Be forewarned: Doing tons of pull-ups all the time is a great way to get tendinitis in your forearms. Why do you want to be able to do 100 pull-ups? If it is just to get stronger in the upper body and core, think about working up your pull-ups more gradually and using a strength program full of free weights, low reps, and compound movements to develop the rest.
posted by Anonymous at 5:05 PM on February 4, 2009


Also, to be honest, there is no way you are going to get to 100 strict, full-range-of-motion pull-ups in two months. Unless you are currently a 120lbs highly-trained gymnast.
posted by Anonymous at 5:07 PM on February 4, 2009


Oh I meant to say, I did assisted pull-ups for a long time as a way of being able to move on to the unassisted variety.
posted by ob at 5:24 PM on February 4, 2009


I don't know if it's possible, but there's a guy trying it here.
posted by Edubya at 5:43 PM on February 4, 2009


Sorry to be a contrarian, but: default Crossfit pull-ups (whenever you see "do 50 pull-ups" or whatever in a WOD) are kipping pull-ups.

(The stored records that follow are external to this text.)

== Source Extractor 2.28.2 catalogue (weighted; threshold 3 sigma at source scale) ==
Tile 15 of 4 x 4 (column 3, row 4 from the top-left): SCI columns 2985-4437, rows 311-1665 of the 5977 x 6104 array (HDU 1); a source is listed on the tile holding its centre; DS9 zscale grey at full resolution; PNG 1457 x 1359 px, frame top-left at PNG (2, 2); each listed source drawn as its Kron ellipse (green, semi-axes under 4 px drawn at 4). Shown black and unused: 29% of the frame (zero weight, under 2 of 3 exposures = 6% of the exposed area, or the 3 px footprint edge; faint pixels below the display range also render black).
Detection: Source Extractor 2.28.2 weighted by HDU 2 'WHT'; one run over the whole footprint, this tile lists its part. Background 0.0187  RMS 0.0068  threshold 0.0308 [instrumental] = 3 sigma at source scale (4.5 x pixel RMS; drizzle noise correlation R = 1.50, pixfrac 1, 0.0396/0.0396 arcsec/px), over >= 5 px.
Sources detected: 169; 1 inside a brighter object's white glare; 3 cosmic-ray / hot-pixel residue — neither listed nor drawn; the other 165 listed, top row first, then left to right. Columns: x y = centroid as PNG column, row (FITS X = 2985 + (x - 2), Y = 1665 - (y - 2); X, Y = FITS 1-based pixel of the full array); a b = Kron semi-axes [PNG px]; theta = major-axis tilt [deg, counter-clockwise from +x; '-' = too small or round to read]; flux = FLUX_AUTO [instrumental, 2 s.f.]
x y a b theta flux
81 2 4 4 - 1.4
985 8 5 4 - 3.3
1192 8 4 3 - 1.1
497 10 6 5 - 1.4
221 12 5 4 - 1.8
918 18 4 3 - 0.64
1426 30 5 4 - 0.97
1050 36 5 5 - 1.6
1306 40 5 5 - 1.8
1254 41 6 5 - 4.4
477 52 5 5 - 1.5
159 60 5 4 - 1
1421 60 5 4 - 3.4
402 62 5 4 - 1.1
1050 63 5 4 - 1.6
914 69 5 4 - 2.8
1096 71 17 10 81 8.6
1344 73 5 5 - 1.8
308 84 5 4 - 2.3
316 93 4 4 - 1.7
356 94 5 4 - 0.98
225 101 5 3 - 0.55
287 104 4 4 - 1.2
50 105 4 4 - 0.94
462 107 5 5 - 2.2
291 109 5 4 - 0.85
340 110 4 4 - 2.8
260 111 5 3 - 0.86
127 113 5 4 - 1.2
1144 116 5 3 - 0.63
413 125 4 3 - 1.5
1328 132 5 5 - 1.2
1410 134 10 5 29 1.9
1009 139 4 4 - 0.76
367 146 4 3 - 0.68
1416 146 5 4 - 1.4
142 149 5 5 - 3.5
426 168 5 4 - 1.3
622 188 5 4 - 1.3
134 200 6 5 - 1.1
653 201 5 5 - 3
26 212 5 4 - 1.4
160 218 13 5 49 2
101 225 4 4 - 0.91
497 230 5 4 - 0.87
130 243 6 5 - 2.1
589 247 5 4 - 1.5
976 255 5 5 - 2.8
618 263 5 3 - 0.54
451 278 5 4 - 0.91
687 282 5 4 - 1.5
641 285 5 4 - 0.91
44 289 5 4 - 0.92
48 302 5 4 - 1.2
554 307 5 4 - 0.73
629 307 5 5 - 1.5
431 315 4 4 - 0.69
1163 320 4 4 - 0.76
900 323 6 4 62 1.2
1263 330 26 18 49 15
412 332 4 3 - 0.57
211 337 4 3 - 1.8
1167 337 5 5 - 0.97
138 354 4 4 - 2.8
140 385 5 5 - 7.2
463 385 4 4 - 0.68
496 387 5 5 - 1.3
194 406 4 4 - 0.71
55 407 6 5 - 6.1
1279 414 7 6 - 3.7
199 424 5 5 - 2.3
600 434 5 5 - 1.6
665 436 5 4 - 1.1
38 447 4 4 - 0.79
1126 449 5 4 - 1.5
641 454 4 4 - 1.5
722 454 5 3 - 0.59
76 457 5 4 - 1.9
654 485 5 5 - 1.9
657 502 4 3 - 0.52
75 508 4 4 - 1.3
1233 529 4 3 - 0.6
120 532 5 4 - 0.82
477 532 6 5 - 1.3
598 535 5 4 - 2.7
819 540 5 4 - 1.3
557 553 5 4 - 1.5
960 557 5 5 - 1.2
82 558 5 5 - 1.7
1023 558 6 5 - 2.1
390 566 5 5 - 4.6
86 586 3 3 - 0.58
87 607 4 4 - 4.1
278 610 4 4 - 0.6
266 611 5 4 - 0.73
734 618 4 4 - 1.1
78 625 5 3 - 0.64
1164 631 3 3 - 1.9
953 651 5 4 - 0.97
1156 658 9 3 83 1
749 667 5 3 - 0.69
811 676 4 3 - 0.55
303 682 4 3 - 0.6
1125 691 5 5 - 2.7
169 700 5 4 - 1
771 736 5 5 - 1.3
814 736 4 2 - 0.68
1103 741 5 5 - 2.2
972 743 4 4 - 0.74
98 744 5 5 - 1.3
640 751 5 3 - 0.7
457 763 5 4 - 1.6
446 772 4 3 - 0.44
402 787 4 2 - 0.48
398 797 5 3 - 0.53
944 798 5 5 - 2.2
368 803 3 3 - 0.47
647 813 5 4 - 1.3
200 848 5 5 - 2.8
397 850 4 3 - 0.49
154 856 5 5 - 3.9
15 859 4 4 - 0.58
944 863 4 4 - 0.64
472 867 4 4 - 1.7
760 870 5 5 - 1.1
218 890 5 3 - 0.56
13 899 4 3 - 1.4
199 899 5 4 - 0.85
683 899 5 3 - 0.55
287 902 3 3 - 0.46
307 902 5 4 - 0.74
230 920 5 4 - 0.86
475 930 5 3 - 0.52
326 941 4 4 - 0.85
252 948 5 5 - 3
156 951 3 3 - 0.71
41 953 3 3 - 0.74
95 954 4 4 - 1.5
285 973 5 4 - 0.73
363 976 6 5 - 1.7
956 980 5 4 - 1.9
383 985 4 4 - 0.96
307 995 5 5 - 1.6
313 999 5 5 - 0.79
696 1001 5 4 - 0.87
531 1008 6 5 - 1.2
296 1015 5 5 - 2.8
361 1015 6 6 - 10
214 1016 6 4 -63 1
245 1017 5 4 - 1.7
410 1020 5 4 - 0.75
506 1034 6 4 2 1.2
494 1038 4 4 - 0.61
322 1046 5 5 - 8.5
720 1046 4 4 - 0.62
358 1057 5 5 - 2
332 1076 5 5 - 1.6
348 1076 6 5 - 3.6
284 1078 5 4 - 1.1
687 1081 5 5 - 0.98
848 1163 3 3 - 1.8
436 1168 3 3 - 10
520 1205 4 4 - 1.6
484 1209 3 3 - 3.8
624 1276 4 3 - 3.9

These are a distinct exercise from strict hanging pull-ups.
posted by dubitable at 5:49 PM on February 4, 2009


If you were tall and super skinny, I might say yes, you could get to 100 pull ups (kipping) at... some point in the vague future. As a big guy? Not bloody likely, sorry, this is one of those things that body weight *really* matters on. Also in addition to all the tendonitis problems mentioned above, pull-ups are hell on the skin of the hands (especially when kipped). I spent at least a year just getting my hands used to kipping, and I still have to worry with my callouses constantly. A year of bloody blisters and torn skin and pacing workouts to match what my hands could handle. Not terribly fun.
All that being said, you should be able to do some pull-ups. Maybe try for 20 instead of 100.